Stai lavorando in Nuke o After Effects e ti accorgi improvvisamente che i tuoi valori di colore non si comportano come la matematica promette — le moltiplicazioni diventano fangose, il compositing additivo appare sbagliato. Il problema: ti trovi nello spazio colore non lineare, mentre il motore di compositing si aspetta che tu calcoli in modo lineare. Lo spazio colore lineare è l'opposto di ciò che ti mostra il tuo monitor. Sono i valori luminosi effettivi, così come sono stati acquisiti dal sensore — senza la curva gamma di cui il tuo occhio ha bisogno per apparire corretto su un display.
In pratica, ciò significa: se un sensore acquisisce un valore luminoso doppio, lo memorizza come un valore numerico esattamente doppio — lineare. Il tuo monitor, tuttavia, non ti mostra mai direttamente questi valori grezzi; applica la gamma (solitamente 2.4) per adattare l'immagine all'occhio umano. Questo non è estetico — è fisica. Tutti i moderni pacchetti di compositing calcolano internamente in modo lineare, perché solo lì le operazioni matematiche funzionano correttamente. Un blur nello spazio lineare distribuisce i valori luminosi secondo principi fisici. Un blur nello spazio corretto per la gamma diventa scuro e fangoso, perché la matematica si basa su presupposti errati.
Sul set, ciò significa concretamente: il tuo filmato Log (Alexa LogC, Sony S-Log, RED Dragon ecc.) non è lineare — Log è una codifica non lineare che comprime la gamma dinamica. Devi convertirlo nel formato lineare prima di fare il compositing o il grading in Nuke. Ciò avviene tramite applicazione di LUT o nel sistema di gestione del colore del tuo sistema di montaggio. DaVinci Resolve lavora internamente con valori linearizzati, se è configurato correttamente — per questo hai bisogno della corretta definizione dell'Input Colour Space (LogC → Linear Rec.709 ecc.). Molti shot VFX vanno storti perché qualcuno ha fatto il Color Grading nello spazio gamma e poi il compositor ha continuato a lavorare in modo lineare — il grading risulterà inaspettatamente duro o morbido.

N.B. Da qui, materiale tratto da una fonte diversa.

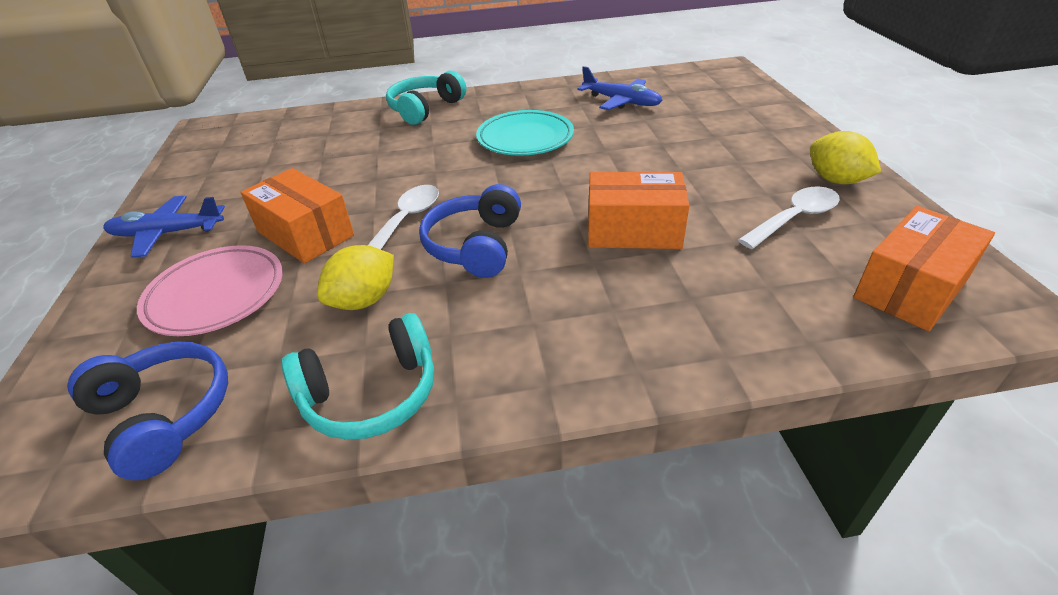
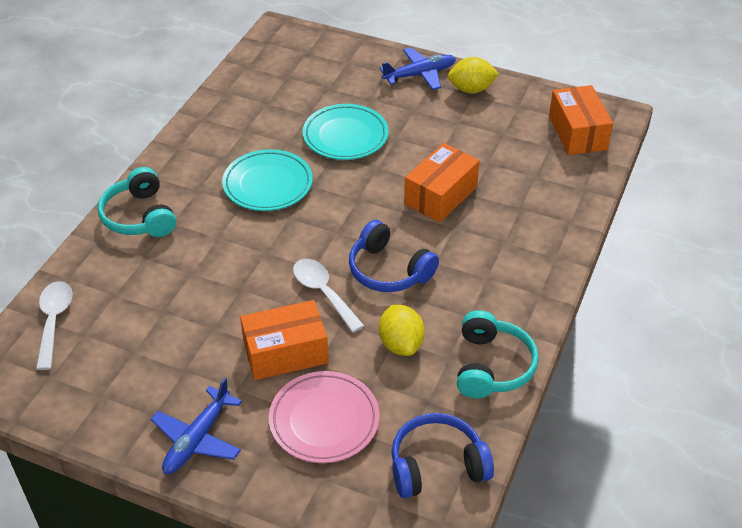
camera: 60 degrees left, 5 degrees up
(621, 101) = (267, 109): blue plane -> blue plane (419, 75)
(642, 145) = (345, 136): none -> turquoise plate
(794, 218) = (490, 129): white spoon -> white spoon (54, 321)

La regola pratica: lavora sempre nello spazio lineare nel compositing e nei grading critici per il colore. Salva i tuoi risultati intermedi (matte, gradeouts) in 16-bit lineari, non in 8-bit gamma. Solo la tua consegna finale torna in gamma per il monitor o il cinema. E sì — questo rende i file più grandi e il lavoro più lento. Ma è l'unico modo perché la matematica funzioni.